Reinstating a dissolved LLC is possible but costs more than simply filing on time would have. Reinstatement typically requires submitting a reinstatement application, catching up on the missed annual report or reports, and paying accumulated fees and penalties. The total exceeds the $60 you would have paid, and it consumes time during which your company is not in good standing. The lesson is mundane but ironclad: a recurring calendar reminder on the first day of your anniversary month, every year, prevents the entire chain of consequences.

Edge cases worth knowing

A few situations deviate from the standard $60-and-done path. A dormant LLC that did no business still owes the annual report every year; inactivity does not pause the obligation, and the only way to stop it is formal dissolution through the state. If you genuinely intend to wind the company down, file articles of dissolution rather than simply abandoning the annual report and waiting for administrative dissolution, which leaves a messier record and can complicate future filings.

If your LLC actually does hold significant physical assets in Wyoming, such as real estate or a stocked warehouse, the License Tax really will scale above $60, and you should compute it on the Wyoming-situated asset value rather than reflexively claiming the minimum. This is uncommon for non-resident online businesses but routine for those who set up Wyoming LLCs to hold Wyoming property. In that case, keep documentation supporting the asset figure you report. Conversely, if a payment card is repeatedly declined on the portal, a commercial registered agent or filing service can submit the report and pay on your behalf, which also solves the case where you simply prefer to delegate the whole task.

If you own multiple Wyoming LLCs, remember that each one has its own anniversary month and its own report; they do not consolidate. A holding company and its subsidiaries each file separately. Track them as distinct deadlines, because a single missed report on one entity can dissolve that entity regardless of how diligently the others are filed.

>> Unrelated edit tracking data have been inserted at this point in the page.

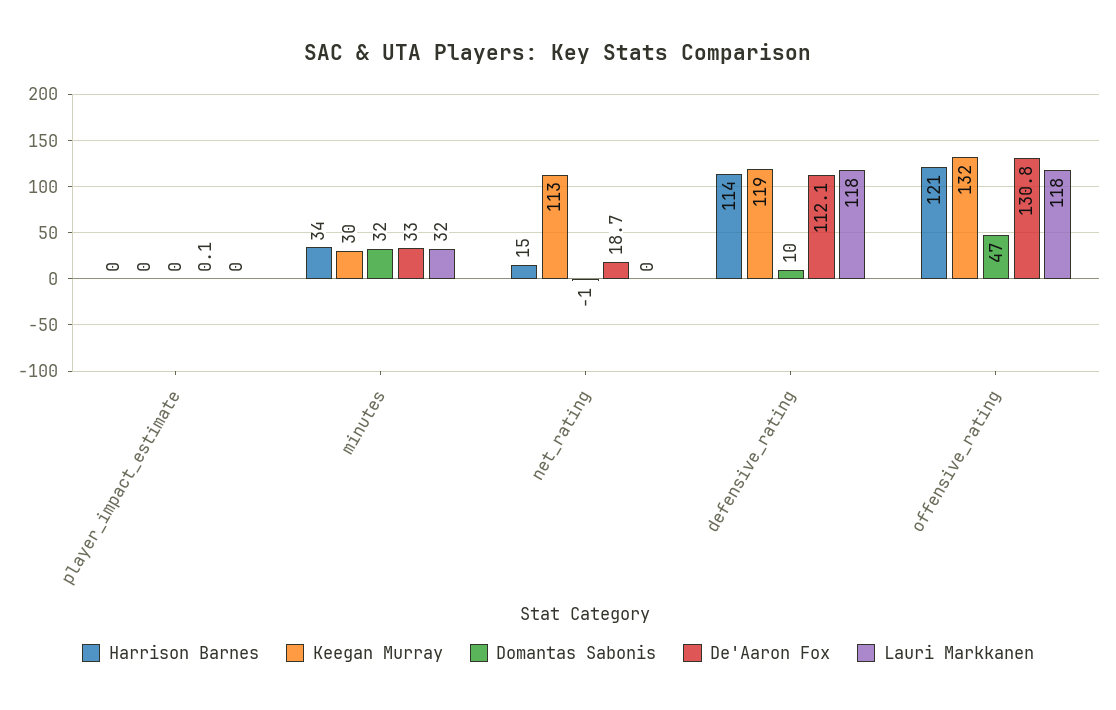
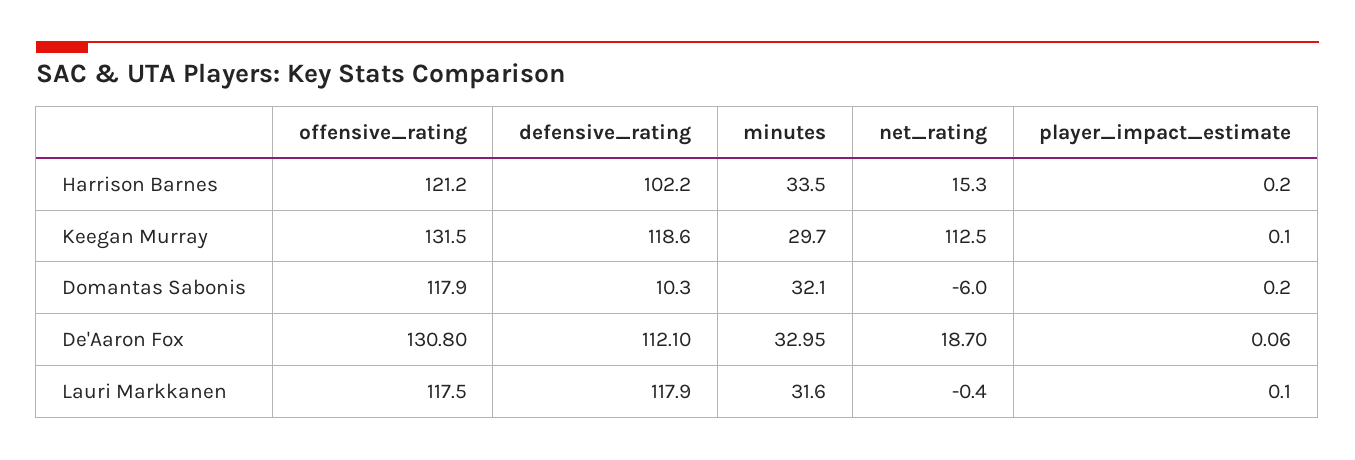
  {
    "Harrison Barnes": {
      "player_impact_estimate": 0.2,
      "minutes": 33.5,
      "net_rating": 15.3,
-     "defensive_rating": 114,
+     "defensive_rating": 102.2,
      "offensive_rating": 121.2
    },
    "Keegan Murray": {
      "player_impact_estimate": 0.1,
      "minutes": 29.7,
      "net_rating": 112.5,
      "defensive_rating": 118.6,
      "offensive_rating": 131.5
    },
    "Domantas Sabonis": {
      "player_impact_estimate": 0.2,
      "minutes": 32.1,
-     "net_rating": -1,
+     "net_rating": -6,
      "defensive_rating": 10.3,
-     "offensive_rating": 47
+     "offensive_rating": 117.9
    },
    "De'Aaron Fox": {
      "player_impact_estimate": 0.06,
      "minutes": 32.95,
      "net_rating": 18.7,
      "defensive_rating": 112.1,
      "offensive_rating": 130.8
    },
    "Lauri Markkanen": {
      "player_impact_estimate": 0.1,
      "minutes": 31.6,
      "net_rating": -0.4,
      "defensive_rating": 117.9,
      "offensive_rating": 117.5
    }
  }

Forming the LLC correctly from the start makes every future annual report a non-event. A Wyoming LLC formed all-inclusively for $397 sets up the entity (typically within about 24 hours), the registered agent, and the supporting paperwork so that your only recurring jobs are the $60 state report on your anniversary month and the separate federal filing with the IRS. Get those two dates onto your calendar on day one, and keeping a Wyoming LLC in good standing year after year stays exactly as simple as it should be.

Frequently asked questions

What is the annual report fee?
$60 minimum for most non-residents. Higher if you have $250K+ of physical assets in Wyoming.
When is it due?
First day of the anniversary month of formation.
How do I file?
Online at wyobiz.wyo.gov, pay by credit card.
Can WyomingLLC file for me?
Yes. $99/year add-on bundles Wyoming report with IRS Form 5472.
Is the $60 annual report my tax filing?
No. It is a state filing to keep the LLC in good standing. Your federal obligation as a foreign-owned disregarded LLC is a separate Form 5472 plus pro forma 1120 with the IRS, which carries a $25,000 penalty if missed. The two are unrelated; do both.
What counts toward the Wyoming asset figure on the report?
Only physical assets located in Wyoming count toward the license-tax calculation. Cash in a bank outside Wyoming, foreign assets, and most online businesses' assets do not, which is why the great majority of non-resident filers pay the $60 minimum.
What happens if I file the annual report late?
Wyoming charges a late fee and, if the report goes unfiled long enough, will administratively dissolve the LLC. Reinstatement then costs more than simply filing on time would have. Set a recurring reminder for the first day of your anniversary month.